In this section, you will be explained step by step the details of each filter and how to configure them on Zentyal.

Grey list

The grey lists [1] exploit the expected performance of a mail server dedicated to spam in order recognize them by their behavior and discard or not the received mail, or at least hinder spamming.

These servers are optimized to send as many emails as possible in minimal time. For this, messages are autogenerated and sent without caring if they are received. When you have a grey list system, the emails considered as potential spam are rejected and the mail server is asked to send the email again. If the server is actually a spammer server, probably it doesn’t have the necessary tools to manage this request and therefore the email will never reach the recipient. On the contrary, if the email was legitimate, the sending server won’t have problem in re-sending it.

[1]Zentyal uses postgrey (http://postgrey.schweikert.ch/) as a postfix policy manager.

In case of Zentyal, the strategy used is to pretend to be out of service.
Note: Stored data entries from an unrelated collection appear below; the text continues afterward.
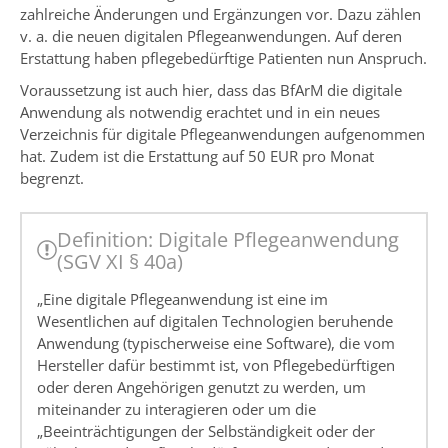
zahlreiche Änderungen und Ergänzungen vor. Dazu zählen
v. a. die neuen digitalen Pflegeanwendungen. Auf deren
Erstattung haben pflegebedürftige Patienten nun Anspruch.
Voraussetzung ist auch hier, dass das BfArM die digitale
Anwendung als notwendig erachtet und in ein neues
Verzeichnis für digitale Pflegeanwendungen aufgenommen
hat. Zudem ist die Erstattung auf 50 EUR pro Monat
begrenzt.
Definition: Digitale Pflegeanwendung
(SGV XI § 40a)
„Eine digitale Pflegeanwendung ist eine im
Wesentlichen auf digitalen Technologien beruhende
Anwendung (typischerweise eine Software), die vom
Hersteller dafür bestimmt ist, von Pflegebedürftigen
oder deren Angehörigen genutzt zu werden, um
miteinander zu interagieren oder um die
„Beeinträchtigungen der Selbständigkeit oder der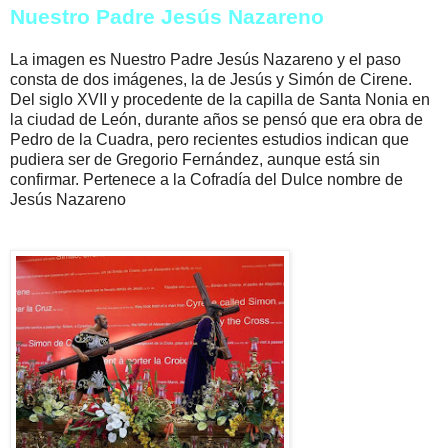
Nuestro Padre Jesús Nazareno
La imagen es Nuestro Padre Jesús Nazareno y el paso
consta de dos imágenes, la de Jesús y Simón de Cirene.
Del siglo XVII y procedente de la capilla de Santa Nonia en
la ciudad de León, durante años se pensó que era obra de
Pedro de la Cuadra, pero recientes estudios indican que
pudiera ser de Gregorio Fernández, aunque está sin
confirmar. Pertenece a la Cofradía del Dulce nombre de
Jesús Nazareno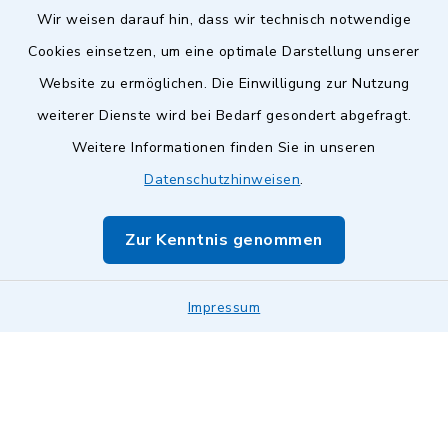
Wir weisen darauf hin, dass wir technisch notwendige
Cookies einsetzen, um eine optimale Darstellung unserer
Website zu ermöglichen. Die Einwilligung zur Nutzung
Kontakt
weiterer Dienste wird bei Bedarf gesondert abgefragt.
Weitere Informationen finden Sie in unseren
Barrierefreiheit
Datenschutzhinweisen
.
Datenschutz
Zur Kenntnis genommen
Impressum
Impressum
Sitemap
Cookie-Einstellungen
When a new server sends an email, Zentyal responds “I’m temporarily out of service, try again in 300 seconds.[2], if the sending server complies with the request, it will re-send the email after this time and Zentyal will mark it as a valid server.

In Zentyal, the grey list exempts the email sent from internal networks, from objects with allowed email relay policy and from addresses that are in the antispam whitelist.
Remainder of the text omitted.